[[ GIVEN PASSAGE, beginning ]]

A lot of news today.
Survivor Contestant Places Rainbow-Painted Outhouse Atop North Carolina’s Tallest Mountain:
“Yes, at least for a little while, North Carolina’s highest point is an outhouse; a fitting symbol for a state that has sullied itself with shitty, repressive legislation,” Neal Gottlieb pens in a letter to the Governor of North Carolina.
…Protesting North Carolina’s anti-trans “bathroom bill”, HB2, Neil Gottlieb placed a rainbow outhouse on the summit of Mount Mitchell, the state’s tallest mountain. Gottlieb, a contestant on this season’s Survivor: Kaoh Rong, shared the photos and a letter penned to NC Governor Pat McCrory.
On Facebook Gottlieb wrote, “I proudly placed a rainbow-painted outhouse displaying a trans pride flag at the summit of North Carolina’s tallest mountain this morning in protest of the state’s repressive HB2 legislation. It was a brilliant site. The follow letter was nailed to the front of the outhouse and calls out the governor for the crap has become known as the ‘bathroom bill.'”
Gottlieb then posted his letter:
Target Defies North Carolina Bathroom Law:
Target is taking a stand against North Carolina’s transphobic bathroom bill, saying its customers and employees can use the bathroom that matches their gender identity.
The company announced the policy on its corporate website today, saying, “Inclusivity is a core belief at Target. It’s something we celebrate.”
The department store chain even proclaimed its support for the Equality Act that is proposed in Congress.
“We believe that everyone — every team member, every guest, and every community —deserves to be protected from discrimination, and treated equally,” the company said in its statement. “Consistent with this belief, Target supports the federal Equality Act, which provides protections to LGBT individuals, and opposes action that enables discrimination.”
Democrats Tout Business in Campaign Against Governor McCrory’s Law:
The business community’s loud statement against North Carolina’s anti-LGBT law is making Republican lawmakers squirm. Now the state’s Democratic Party is making an economic argument in a new campaign to get House Bill 2 repealed.
Its new website — BusinessesAgainstHB2.com — decries the law as “bad for business, bad for North Carolina.” A constantly scrolling list of more than 400 companies that oppose the law sweeps up the page.
If a recent federal court ruling overrides North Carolina’s recently passed anti-LGBT bill, Gov. Pat McCrory claims he won’t stand in the way.

[[ GIVEN PASSAGE, end ]]
[[ DATASET EXTRACT, beginning ]]

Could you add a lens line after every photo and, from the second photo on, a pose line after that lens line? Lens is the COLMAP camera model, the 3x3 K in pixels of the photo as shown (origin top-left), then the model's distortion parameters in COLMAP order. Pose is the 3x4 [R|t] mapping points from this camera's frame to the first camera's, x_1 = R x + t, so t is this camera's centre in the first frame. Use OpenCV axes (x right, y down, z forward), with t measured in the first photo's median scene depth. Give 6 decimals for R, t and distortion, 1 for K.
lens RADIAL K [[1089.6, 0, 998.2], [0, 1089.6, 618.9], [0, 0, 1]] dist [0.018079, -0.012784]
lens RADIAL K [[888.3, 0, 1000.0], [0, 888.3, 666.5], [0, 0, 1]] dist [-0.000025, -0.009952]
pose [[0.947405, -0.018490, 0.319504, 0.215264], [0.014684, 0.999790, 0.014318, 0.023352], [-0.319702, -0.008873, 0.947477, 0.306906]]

[[ DATASET EXTRACT, end ]]

THE TASK:
Answer these questions from the news roundup:
1. On which mountain did Gottlieb place the outhouse?
2. Which proposed federal law does Target say it supports?
3. How many companies appear in the scrolling list on BusinessesAgainstHB2.com?
Answer using only the news roundup, not the data.

SOLUTION TO THIS TASK:
1. Mount Mitchell
2. The Equality Act
3. More than 400